As long as I can remember I’ve been interested in cars even before I could drive—from rides at Chucky Cheese to building a soap box derby car with my dad. When I was a teenager, I won a poster of a ’57 Chevy Bel Air at a fair. There was something about that turquoise car that I just had to have so I set out to find my dream car, but a few things happened first.
For me, one car sort of leads to another. I turned 16 and I set out to find my first car. A friend of my dad’s had a ’55 Chevy Stepside for sale so he took me to look at it. I liked the Volkswagen blue and cream show truck enough to get a loan (which I paid off in 6 months) and with cash in hand made an offer. My mom was out of town at the time and she opened the garage when she got home, looked at my dad and said “Kevin what did you do?” thinking he bought the truck for himself.
He said, “I didn’t do anything look at your daughter.”
I had fun taking it to the drive-in with friends, the drag strip on weekends and winning the high school class at just about every car show in and around Omaha. It wasn’t a practical first car so I didn’t drive it to school and when I drove it to work, my mom would stop on her way home, leave her car for me and take it back to the garage. That’s what led me to my next car, a ’71 Chevelle.
I purchased my second car before I graduated high school. After going to a handful of auctions, I saw an ad in Autotrader for a Chevelle in Valparaiso, Nebraska, and went to look at it. It was the one.
The one owner, numbers matching Chevelle became my daily driver for the next five to six years as I finished high school and went on to college. I would fix things as they went wrong with the help of my dad and friends. We pulled the engine and restored it when the timing chain broke on the way home from a car show, patched and painted the entire car when rust started to appear over the quarter panels and so on.
I drove it every day even in the winter and we all know what a Nebraska winter can do to a car. So now I’m in the process, 20 years later, restoring it back to the way it looked when I bought it, but that’s another story.

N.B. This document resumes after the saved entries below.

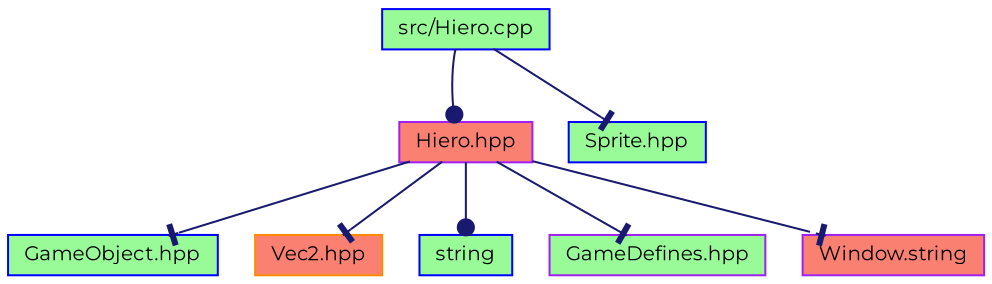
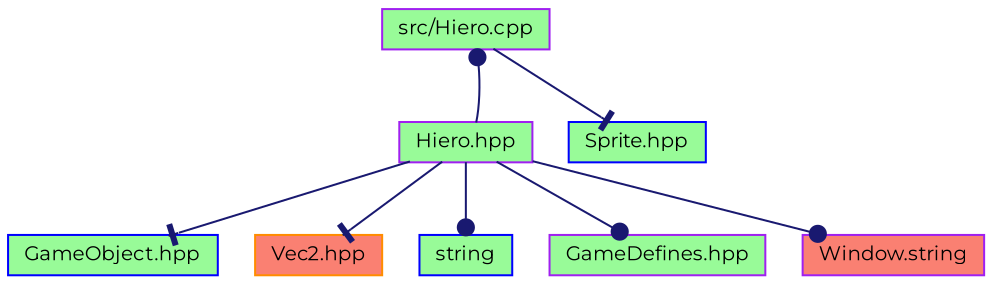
  digraph {
    fontname=Montserrat
    node [color=blue fillcolor=palegreen fontname=Montserrat fontsize=10 shape=record style=filled]
    edge [arrowhead=tee color=midnightblue fontname=Montserrat fontsize=10 labelfontname=Helvetica labelfontsize=10 style=solid]
-   n1 [fontcolor=black height=0.2 label="src/Hiero.cpp" width=0.4]
-   n2 [color=purple fillcolor=salmon height=0.2 label="Hiero.hpp" width=0.4]
+   n1 [color=purple fontcolor=black height=0.2 label="src/Hiero.cpp" width=0.4]
+   n2 [color=purple height=0.2 label="Hiero.hpp" width=0.4]
    n3 [height=0.2 label="Sprite.hpp" width=0.4]
    n4 [height=0.2 label="GameObject.hpp" width=0.4]
    n5 [color=darkorange fillcolor=salmon height=0.2 label="Vec2.hpp" width=0.4]
    n6 [height=0.2 label=string width=0.4]
    n7 [color=purple height=0.2 label="GameDefines.hpp" width=0.4]
    n8 [color=purple fillcolor=salmon height=0.2 label="Window.string" width=0.4]
-   n1 -> n2 [arrowhead=dot]
+   n2 -> n1 [arrowhead=dot]
    n1 -> n3
    n2 -> n4
    n2 -> n5
    n2 -> n6 [arrowhead=dot]
-   n2 -> n7
-   n2 -> n8
+   n2 -> n7 [arrowhead=dot]
+   n2 -> n8 [arrowhead=dot]
  }
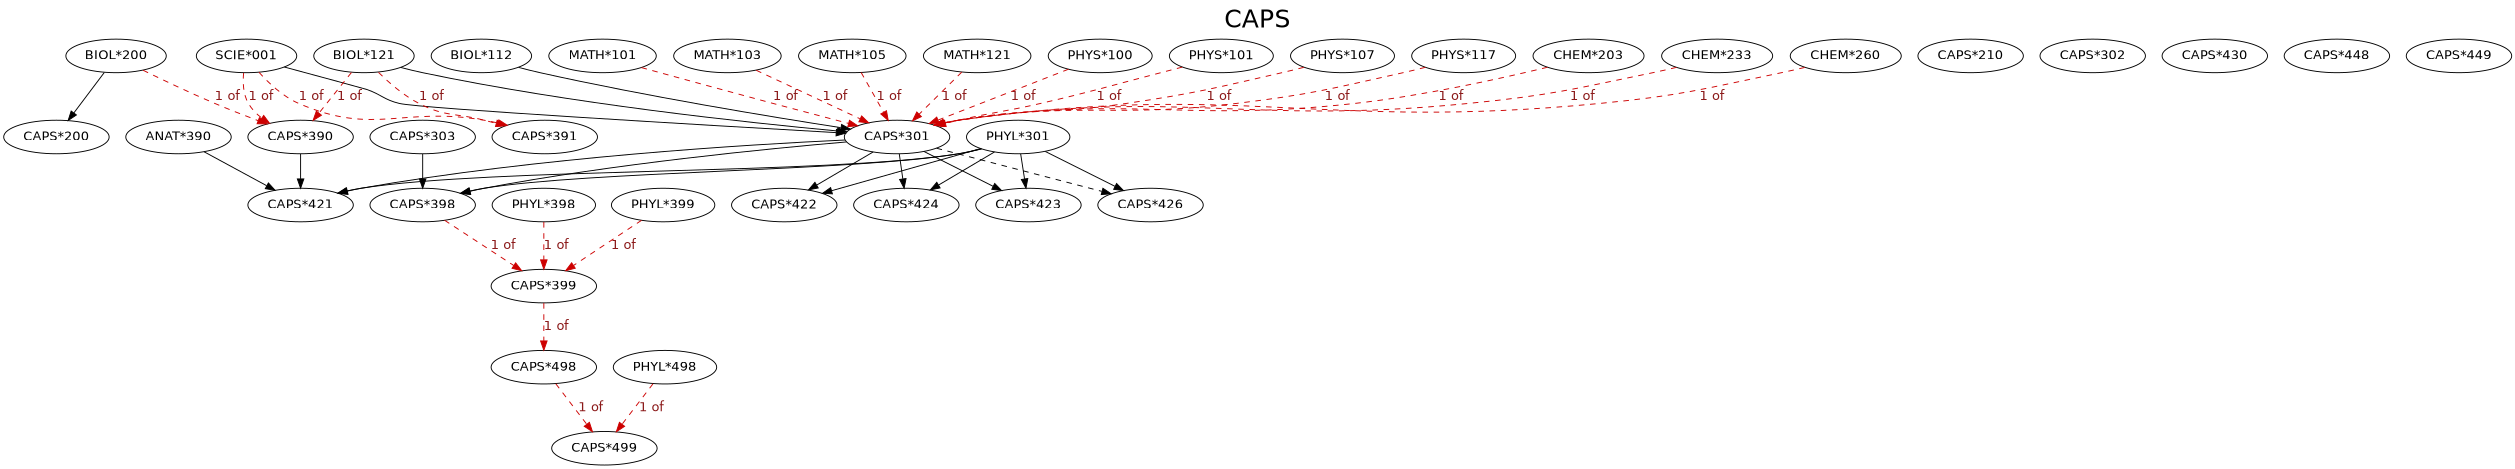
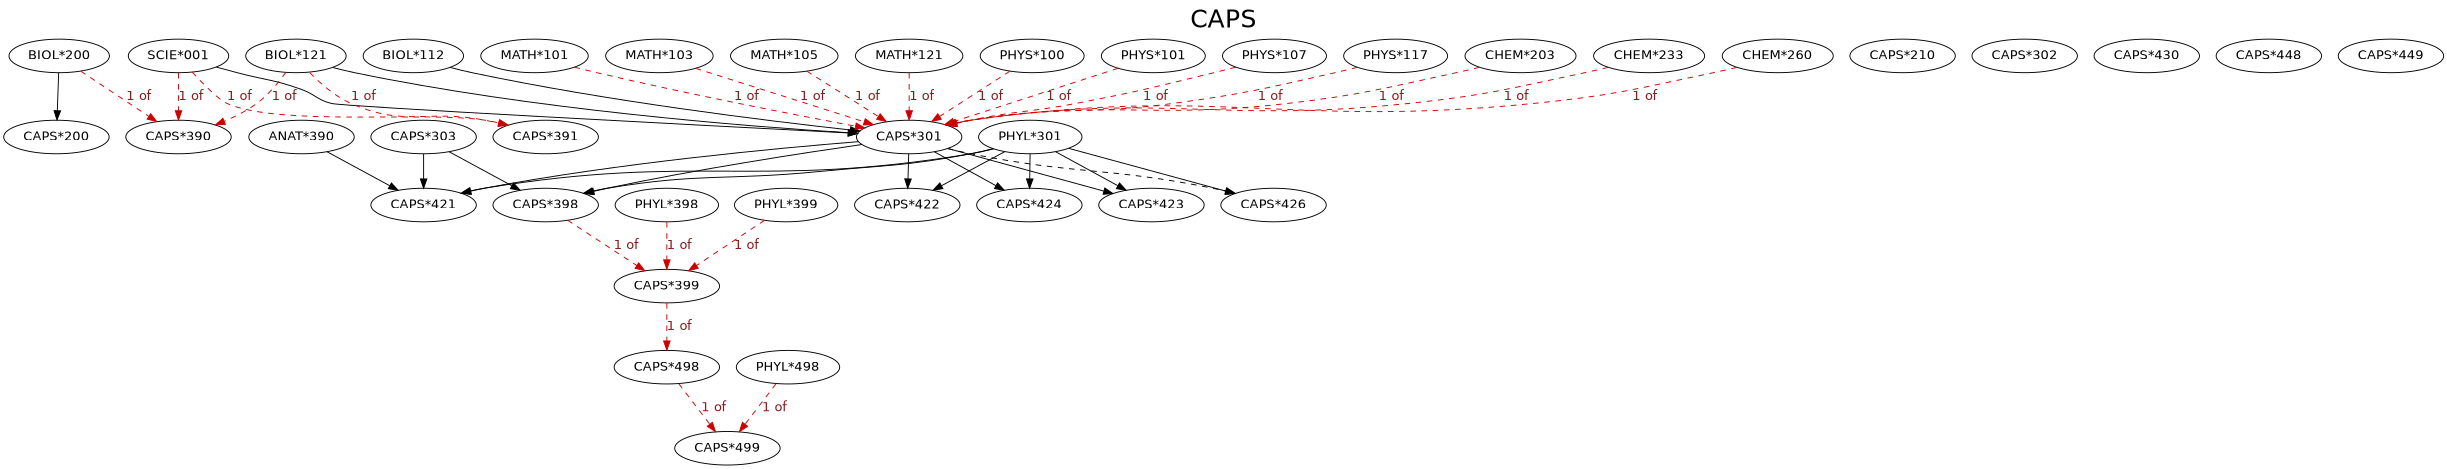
  digraph {
    fontname="DejaVu Sans"
    fontsize=27
    label=CAPS
    labelloc=t
    node [fontname="DejaVu Sans"]
    edge [fontname="DejaVu Sans" style=dashed color=red3 fontcolor=firebrick4]
    "BIOL*200"
    "CAPS*200"
    "CAPS*390"
    "CAPS*421"
    "CAPS*210"
    "SCIE*001"
    "CAPS*301"
    "CAPS*391"
    "CAPS*398"
    "CAPS*422"
    "CAPS*423"
    "CAPS*424"
    "CAPS*426"
    "CAPS*399"
    "BIOL*112"
    "BIOL*121"
    "MATH*101"
    "MATH*103"
    "MATH*105"
    "MATH*121"
    "PHYS*100"
    "PHYS*101"
    "PHYS*107"
    "PHYS*117"
    "CHEM*203"
    "CHEM*233"
    "CHEM*260"
    "CAPS*302"
    "CAPS*303"
    "CAPS*498"
    "PHYL*301"
    "CAPS*499"
    "PHYL*398"
    "ANAT*390"
    "CAPS*430"
    "CAPS*448"
    "CAPS*449"
    "PHYL*399"
    "PHYL*498"
    "BIOL*200" -> "CAPS*200" [style=solid color="" fontcolor=""]
    "BIOL*200" -> "CAPS*390" [label="1 of"]
-   "CAPS*390" -> "CAPS*421" [style="" color="" fontcolor=""]
+   "CAPS*303" -> "CAPS*421" [style="" color="" fontcolor=""]
    "SCIE*001" -> "CAPS*390" [label="1 of"]
    "SCIE*001" -> "CAPS*301" [style=solid color="" fontcolor=""]
    "SCIE*001" -> "CAPS*391" [label="1 of"]
    "CAPS*301" -> "CAPS*421" [style="" color="" fontcolor=""]
    "CAPS*301" -> "CAPS*398" [style=solid color="" fontcolor=""]
    "CAPS*301" -> "CAPS*422" [style=solid color="" fontcolor=""]
    "CAPS*301" -> "CAPS*423" [style=solid color="" fontcolor=""]
    "CAPS*301" -> "CAPS*424" [style=solid color="" fontcolor=""]
    "CAPS*301" -> "CAPS*426" [color="" fontcolor=""]
    "CAPS*398" -> "CAPS*399" [label="1 of"]
    "CAPS*399" -> "CAPS*498" [label="1 of"]
    "BIOL*112" -> "CAPS*301" [style="" color="" fontcolor=""]
    "BIOL*121" -> "CAPS*390" [label="1 of"]
    "BIOL*121" -> "CAPS*301" [style="" color="" fontcolor=""]
    "BIOL*121" -> "CAPS*391" [label="1 of"]
    "MATH*101" -> "CAPS*301" [label="1 of"]
    "MATH*103" -> "CAPS*301" [label="1 of"]
    "MATH*105" -> "CAPS*301" [label="1 of"]
    "MATH*121" -> "CAPS*301" [label="1 of"]
    "PHYS*100" -> "CAPS*301" [label="1 of"]
    "PHYS*101" -> "CAPS*301" [label="1 of"]
    "PHYS*107" -> "CAPS*301" [label="1 of"]
    "PHYS*117" -> "CAPS*301" [label="1 of"]
    "CHEM*203" -> "CAPS*301" [label="1 of"]
    "CHEM*233" -> "CAPS*301" [label="1 of"]
    "CHEM*260" -> "CAPS*301" [label="1 of"]
    "CAPS*303" -> "CAPS*398" [style=solid color="" fontcolor=""]
    "CAPS*498" -> "CAPS*499" [label="1 of"]
    "PHYL*301" -> "CAPS*421" [style="" color="" fontcolor=""]
    "PHYL*301" -> "CAPS*398" [style=solid color="" fontcolor=""]
    "PHYL*301" -> "CAPS*422" [style=solid color="" fontcolor=""]
    "PHYL*301" -> "CAPS*423" [style=solid color="" fontcolor=""]
    "PHYL*301" -> "CAPS*424" [style=solid color="" fontcolor=""]
    "PHYL*301" -> "CAPS*426" [style=solid color="" fontcolor=""]
    "PHYL*398" -> "CAPS*399" [label="1 of"]
    "ANAT*390" -> "CAPS*421" [style="" color="" fontcolor=""]
    "PHYL*399" -> "CAPS*399" [label="1 of"]
    "PHYL*498" -> "CAPS*499" [label="1 of"]
  }
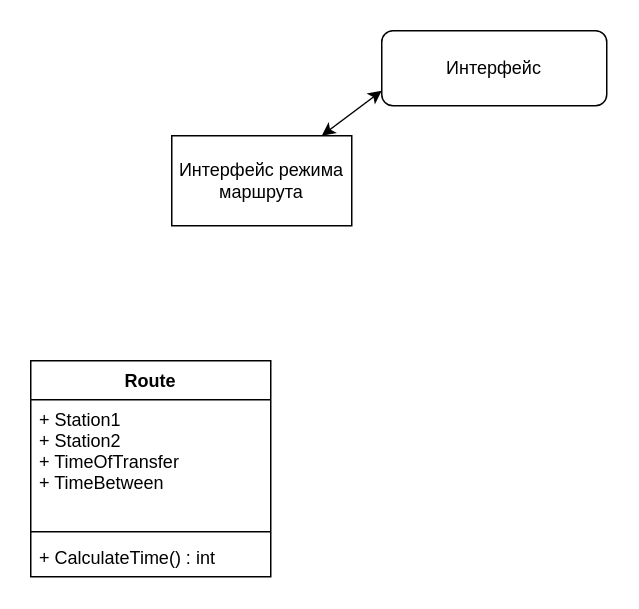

I still didn’t have my dream car, so I kept looking. At one point I found a dusty pearl ’57 Bel Air that was completely restored. I made a deposit only to find out the guy was getting a divorce and didn’t want to share the profits with his ex so he backed out of the deal.
My parents also fueled the fire. One Christmas they had me do a scavenger hunt, which ended in the garage and I was sure it had to be a Bel Air. It was, just not a car. It was a ’57 Bel Air radio/tape player.
I kept scouring the classic car ads in the paper every weekend until one day there was a ’57 Bel Air Sport Coupe listed for sale in Omaha. My dad and I went to look at it. The numbers matching engine had already been rebuilt but it was a project car. A project I was willing to tackle to get my dream car, so I bought it on June 29, 2001.
The car also came with boxes and boxes of past issues of Classic Chevy International dating back to the time I was born to the early 2000s when I purchased the vehicle. Each issue included tech articles detailing how to restore the car. The work began to do a complete off-frame restoration and those tech articles came in handy—proof that content marketing works.
My dad and I disassembled the car bagging and tagged everything as we went. As we were disassembling, we ran into a few surprises—the floor was rusted through and there was pitting under the aluminum side panel insert—the car needed a lot of bodywork. By July 2001, the car was off the frame and down to complete metal.
I didn’t want a lot of filler in the car, so as part of the restoration it got new quarter panels, door skins, front fenders, and a floor. You’ve heard of barn finds but have you heard of barn restorations? After a lot of realignment, I pulled it from the body shop (which is no longer around) and the body guy finished the work in my dad’s barn.
After the bodywork was complete and a lot of sanding and prep work, the car received a fresh coat of paint. By November 2005, the car had been its original colors of tropical turquoise and Indian ivory for the first time since it was built in 1957.
Then it was time to put everything back together. In total it took about 10 years to complete, but every nut and bolt was restored to original. My goal was to have it complete in time to enter it in the Young Guys category (before I was too old) at the Goodguys show at Kansas Speedway. After a lot of blood, sweat and tears, it was finished in time to make a lap around the track.
I’ll keep the Bel Air forever. As for the truck, it’s the only vehicle I’ve ever sold. There were some things I didn’t like about it. I’m building a ’57 Chevy Stepside with my dad to replace it and the Chevelle is currently being restored.
The story doesn’t end there. I got a 2004 Avalanche after I graduated college which will need restoration soon and my daily driver is a supercharged Rocky Ridge Callaway Tahoe.
What’s next? Now that I have a family, I would love to get a ’56 Nomad and my husband, who is the real mechanic in the family, is on the hunt for a ’71 Nova, which is what he drove in high school and college. I think we’ll have a few more projects in the future.